Items from a dataset

===============

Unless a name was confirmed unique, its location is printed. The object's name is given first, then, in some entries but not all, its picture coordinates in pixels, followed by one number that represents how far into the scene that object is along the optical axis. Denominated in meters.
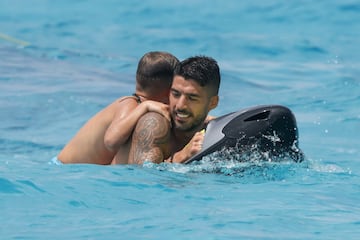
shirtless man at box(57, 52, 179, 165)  12.85
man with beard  12.62
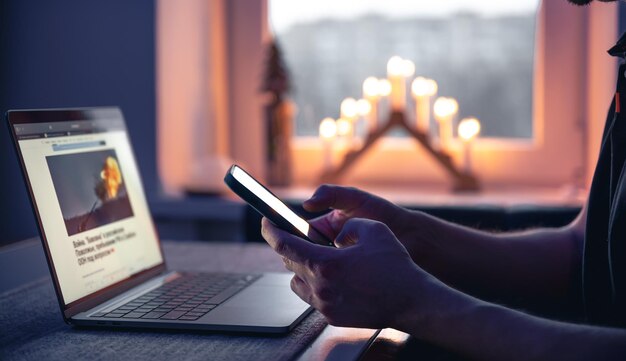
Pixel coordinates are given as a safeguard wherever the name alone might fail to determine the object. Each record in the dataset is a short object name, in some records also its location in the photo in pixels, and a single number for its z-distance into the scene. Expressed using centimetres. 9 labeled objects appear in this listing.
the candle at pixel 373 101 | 214
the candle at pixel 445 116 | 209
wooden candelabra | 204
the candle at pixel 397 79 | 208
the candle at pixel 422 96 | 210
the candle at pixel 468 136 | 202
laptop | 84
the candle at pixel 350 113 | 218
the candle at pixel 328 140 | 211
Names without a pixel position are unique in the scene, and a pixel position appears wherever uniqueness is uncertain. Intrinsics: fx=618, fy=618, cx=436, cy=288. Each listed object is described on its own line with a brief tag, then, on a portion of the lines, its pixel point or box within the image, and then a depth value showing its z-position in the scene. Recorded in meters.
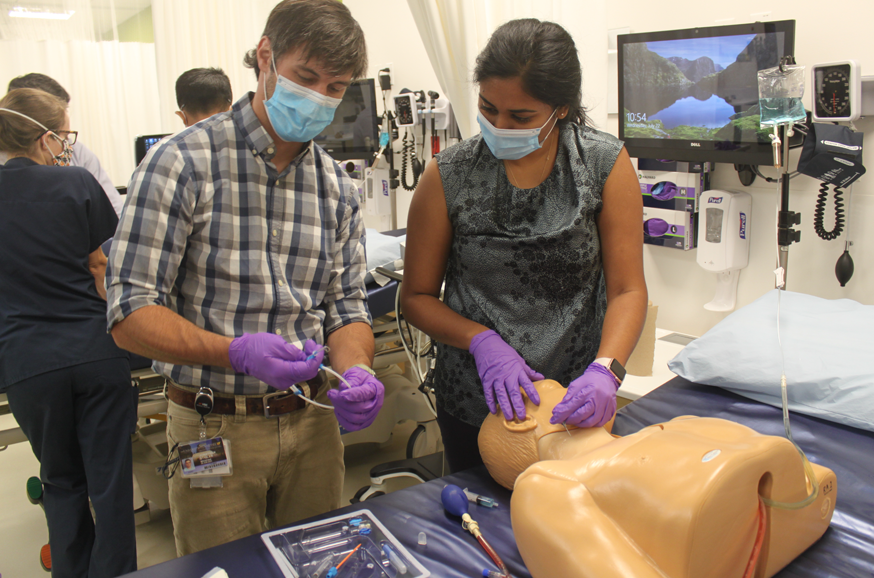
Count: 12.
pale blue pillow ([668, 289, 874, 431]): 1.50
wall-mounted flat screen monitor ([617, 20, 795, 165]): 2.07
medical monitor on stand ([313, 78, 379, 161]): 3.70
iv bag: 1.85
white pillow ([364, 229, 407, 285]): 2.42
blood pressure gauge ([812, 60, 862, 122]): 1.89
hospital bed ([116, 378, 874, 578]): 0.98
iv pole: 1.91
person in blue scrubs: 1.77
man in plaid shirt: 1.07
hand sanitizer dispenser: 2.30
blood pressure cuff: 1.86
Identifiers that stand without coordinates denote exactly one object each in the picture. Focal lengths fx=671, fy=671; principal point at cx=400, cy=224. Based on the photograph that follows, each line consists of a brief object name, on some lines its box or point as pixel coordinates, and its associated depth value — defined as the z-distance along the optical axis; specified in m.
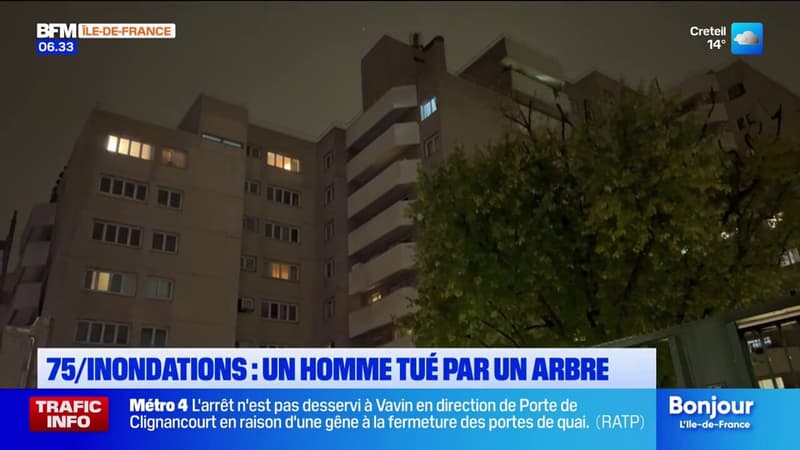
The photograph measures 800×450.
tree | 12.43
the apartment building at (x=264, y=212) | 27.83
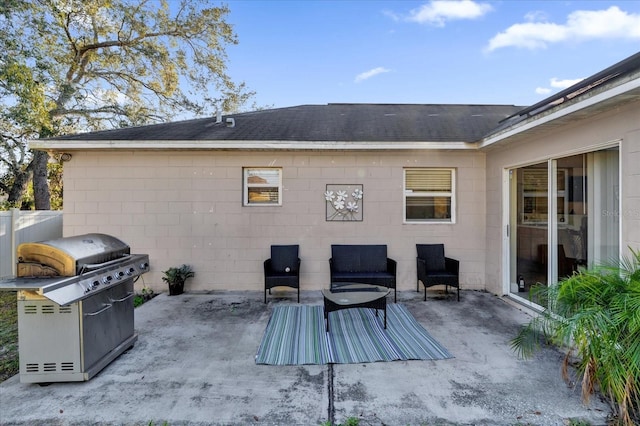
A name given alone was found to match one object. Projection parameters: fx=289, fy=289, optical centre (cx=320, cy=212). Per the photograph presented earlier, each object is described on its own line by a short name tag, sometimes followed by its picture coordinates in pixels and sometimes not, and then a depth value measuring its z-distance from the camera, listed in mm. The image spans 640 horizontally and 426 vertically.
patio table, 3701
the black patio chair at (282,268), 4949
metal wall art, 5797
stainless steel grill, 2521
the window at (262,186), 5875
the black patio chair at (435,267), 4992
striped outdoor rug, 3168
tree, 10000
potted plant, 5539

===============

> _Work required_
Transcribe, from the records above, the first line and every line after it up to and including the line with "Pixel coordinates are"; omit pictures.

> _Written reply_
Unless a name was confirmed unique, its location is printed. The object's name is given first, then, in some entries but not all, its picture coordinates in pixels, followed by one number that represents how far into the scene that object is along the optical axis. Denominated in meters.
shirtless man at box(57, 52, 179, 165)  12.85
man with beard  12.62
Pixel coordinates are given as a safeguard wherever the name alone might fail to determine the object. Each record in the dataset is a short object name, in some records also its location in the photo in pixels, and a single number for its z-distance into the scene. Expressed using centimetres. 9 labeled objects appear in this listing.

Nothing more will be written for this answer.